- _Dataset excerpts_

☆ ☆ ☆

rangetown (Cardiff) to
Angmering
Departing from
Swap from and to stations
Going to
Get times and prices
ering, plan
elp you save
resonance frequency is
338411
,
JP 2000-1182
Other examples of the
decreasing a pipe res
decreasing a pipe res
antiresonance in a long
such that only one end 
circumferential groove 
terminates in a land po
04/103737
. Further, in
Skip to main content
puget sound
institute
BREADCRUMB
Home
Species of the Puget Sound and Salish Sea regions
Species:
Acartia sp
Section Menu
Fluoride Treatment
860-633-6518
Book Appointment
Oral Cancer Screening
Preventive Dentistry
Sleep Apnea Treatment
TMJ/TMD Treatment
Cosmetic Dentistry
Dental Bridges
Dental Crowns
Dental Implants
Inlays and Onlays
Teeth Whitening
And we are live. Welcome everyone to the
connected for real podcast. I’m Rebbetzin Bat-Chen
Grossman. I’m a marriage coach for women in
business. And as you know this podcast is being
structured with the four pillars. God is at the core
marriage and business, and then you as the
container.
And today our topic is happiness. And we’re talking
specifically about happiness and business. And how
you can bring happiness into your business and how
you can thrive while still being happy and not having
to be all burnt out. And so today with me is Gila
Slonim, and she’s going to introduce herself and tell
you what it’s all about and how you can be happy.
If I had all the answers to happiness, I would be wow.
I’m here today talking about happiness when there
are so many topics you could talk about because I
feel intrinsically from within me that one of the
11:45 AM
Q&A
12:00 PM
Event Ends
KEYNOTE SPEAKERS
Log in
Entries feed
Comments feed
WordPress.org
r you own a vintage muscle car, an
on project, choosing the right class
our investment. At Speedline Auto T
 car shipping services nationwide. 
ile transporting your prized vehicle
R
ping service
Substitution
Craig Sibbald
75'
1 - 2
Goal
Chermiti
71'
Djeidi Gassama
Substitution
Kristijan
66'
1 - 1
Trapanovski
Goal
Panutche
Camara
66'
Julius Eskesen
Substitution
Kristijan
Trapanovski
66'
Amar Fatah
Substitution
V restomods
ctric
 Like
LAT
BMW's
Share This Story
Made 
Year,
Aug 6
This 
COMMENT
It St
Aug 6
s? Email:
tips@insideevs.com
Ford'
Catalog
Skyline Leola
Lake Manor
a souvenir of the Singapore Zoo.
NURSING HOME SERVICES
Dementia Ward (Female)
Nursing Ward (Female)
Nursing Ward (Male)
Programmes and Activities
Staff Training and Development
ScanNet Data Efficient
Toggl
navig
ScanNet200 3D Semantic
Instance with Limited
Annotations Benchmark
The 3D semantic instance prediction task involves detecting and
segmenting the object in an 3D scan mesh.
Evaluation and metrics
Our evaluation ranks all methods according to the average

☆ ☆ ☆

- _Work to be completed_
Reproduce every line of the items above, character for character and in the same order.

- _Output for this exercise_
rangetown (Cardiff) to
Angmering
Departing from
Swap from and to stations
Going to
Get times and prices
ering, plan
elp you save
resonance frequency is
338411
,
JP 2000-1182
Other examples of the
decreasing a pipe res
decreasing a pipe res
antiresonance in a long
such that only one end 
circumferential groove 
terminates in a land po
04/103737
. Further, in
Skip to main content
puget sound
institute
BREADCRUMB
Home
Species of the Puget Sound and Salish Sea regions
Species:
Acartia sp
Section Menu
Fluoride Treatment
860-633-6518
Book Appointment
Oral Cancer Screening
Preventive Dentistry
Sleep Apnea Treatment
TMJ/TMD Treatment
Cosmetic Dentistry
Dental Bridges
Dental Crowns
Dental Implants
Inlays and Onlays
Teeth Whitening
And we are live. Welcome everyone to the
connected for real podcast. I’m Rebbetzin Bat-Chen
Grossman. I’m a marriage coach for women in
business. And as you know this podcast is being
structured with the four pillars. God is at the core
marriage and business, and then you as the
container.
And today our topic is happiness. And we’re talking
specifically about happiness and business. And how
you can bring happiness into your business and how
you can thrive while still being happy and not having
to be all burnt out. And so today with me is Gila
Slonim, and she’s going to introduce herself and tell
you what it’s all about and how you can be happy.
If I had all the answers to happiness, I would be wow.
I’m here today talking about happiness when there
are so many topics you could talk about because I
feel intrinsically from within me that one of the
11:45 AM
Q&A
12:00 PM
Event Ends
KEYNOTE SPEAKERS
Log in
Entries feed
Comments feed
WordPress.org
r you own a vintage muscle car, an
on project, choosing the right class
our investment. At Speedline Auto T
 car shipping services nationwide. 
ile transporting your prized vehicle
R
ping service
Substitution
Craig Sibbald
75'
1 - 2
Goal
Chermiti
71'
Djeidi Gassama
Substitution
Kristijan
66'
1 - 1
Trapanovski
Goal
Panutche
Camara
66'
Julius Eskesen
Substitution
Kristijan
Trapanovski
66'
Amar Fatah
Substitution
V restomods
ctric
 Like
LAT
BMW's
Share This Story
Made 
Year,
Aug 6
This 
COMMENT
It St
Aug 6
s? Email:
tips@insideevs.com
Ford'
Catalog
Skyline Leola
Lake Manor
a souvenir of the Singapore Zoo.
NURSING HOME SERVICES
Dementia Ward (Female)
Nursing Ward (Female)
Nursing Ward (Male)
Programmes and Activities
Staff Training and Development
ScanNet Data Efficient
Toggl
navig
ScanNet200 3D Semantic
Instance with Limited
Annotations Benchmark
The 3D semantic instance prediction task involves detecting and
segmenting the object in an 3D scan mesh.
Evaluation and metrics
Our evaluation ranks all methods according to the average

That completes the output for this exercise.